In the book, "My Dear Spencer" which features a foreward that was written in the late-1990s, it was noted that there was no evidence that Gillen, like so many other white men who headed up to the interior, "fraternised" with the Aboriginal women up there. What a difference a couple of decades worth of technology can make, hey? At this stage, the descendants of Mary Earwaaker number in their hundreds, and like it is a shock to me confirming this bit of information, so it must be a shock to his legitimate descendants, and those of his siblings, to suddenly have hundreds of Arrernte cousins. To their credit, on engaging with a couple of them, I have found them to be sensitive, welcoming, and keen to share information. Perhaps one day, we may even meet and try and piece the story together that links our families.
But yes, as I mentioned, proving or disproving this link was an aim of me taking this test in the first place. I was driven to do so because I saw an older relation claiming it as fact in the public sphere, and doing so in a proud, and a non-critical way. And I had a massive problem with this.
For starters, we do not know how Mary came to be in the world. Was it a loving secret relationship leading to a secret child? Was it a power play by a man in authority in a frontier town? Or was Mary a cruel experiment of men trying to prove theories of part-descent children? I cannot find any proof that Gillen was a father to Mary, but I can find proof that Earwaaker was. And until we are able to definitively state how Mary came to be, I am not willing to erase the stories of her, her mother, and the man who claimed and named them. It feels wrong to do so. We can only theorise, and continue to gather the evidence where it exists.
But we also cannot ignore reality now that it is known. Particularly since this reality means that my direct ancestors were the very same people who were being documented in the works of Gillen and Spencer. It was their knowledges, their histories and their families. It was also their experiences at the frontiers that led to the Spencer and Gillen conclusions, and fed into policies such as those that created the stolen generations. That is pretty significant. As a researcher myself, the ethical considerations of all of this are extraordinary.
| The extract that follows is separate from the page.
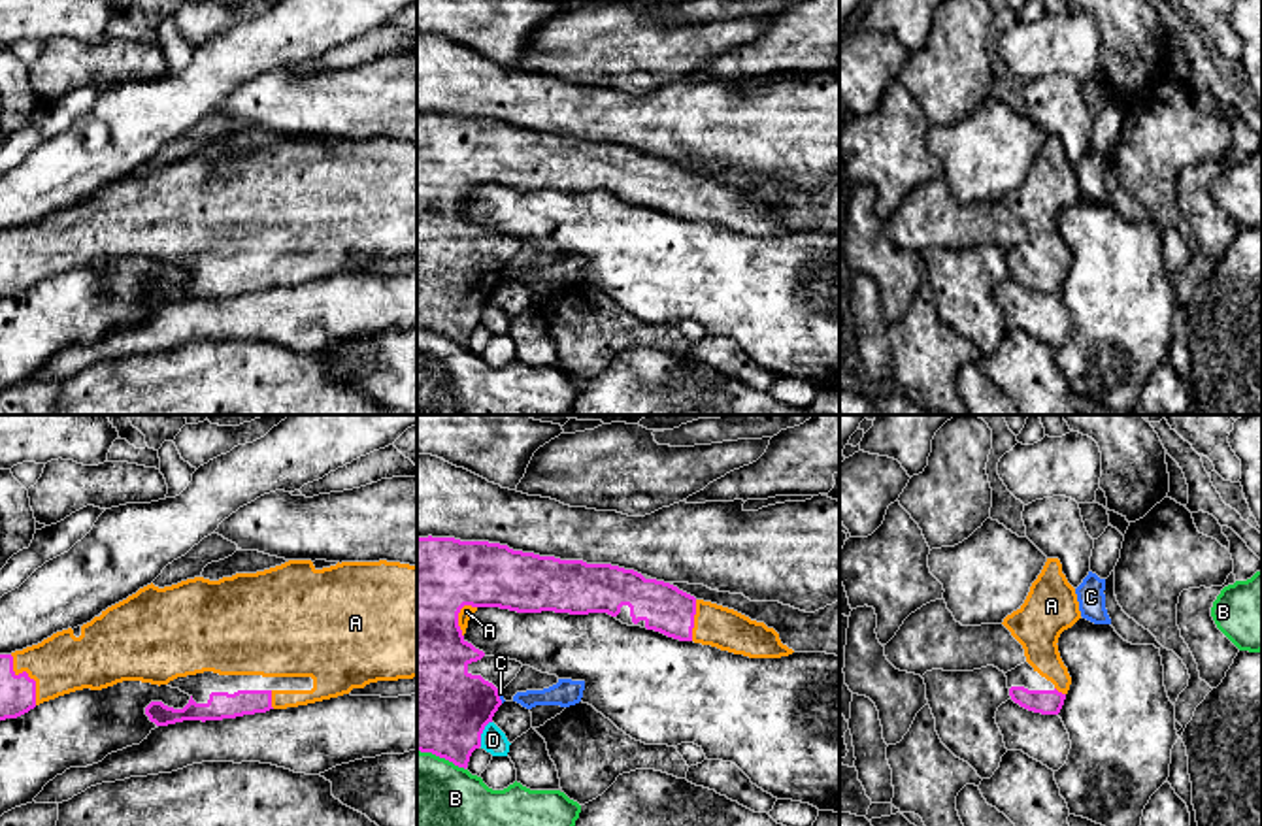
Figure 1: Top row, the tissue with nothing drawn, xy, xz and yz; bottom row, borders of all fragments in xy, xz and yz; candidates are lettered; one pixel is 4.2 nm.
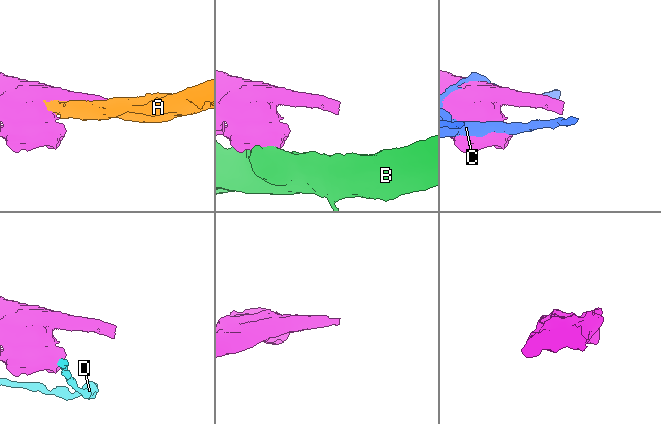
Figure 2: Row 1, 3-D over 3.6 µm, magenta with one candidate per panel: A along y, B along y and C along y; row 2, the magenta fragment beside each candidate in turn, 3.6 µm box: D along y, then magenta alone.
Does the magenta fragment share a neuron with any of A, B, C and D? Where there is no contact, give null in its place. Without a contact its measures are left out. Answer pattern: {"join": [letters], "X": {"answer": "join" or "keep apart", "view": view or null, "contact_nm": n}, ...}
{"join": ["A"], "A": {"answer": "join", "view": "xy", "contact_nm": 240}, "B": {"answer": "keep apart", "view": "xz", "contact_nm": 220}, "C": {"answer": "keep apart", "view": "xz", "contact_nm": 60}, "D": {"answer": "keep apart", "view": "xz", "contact_nm": 120}}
People might ask why I am choosing to write this. I guess because while I do acknowledge the many people impacted by this historical secret, I have decided after conducting so much research on my own family tree that this is all part of my story. That I do have a right to claim the stories that led to me being here. And that, in an environment where we are talking a lot about "truth telling", it is important to acknowledge this massive truth in my family. I am the direct descendant of the frontier activities. And that, in itself, is a truth Australia must examine.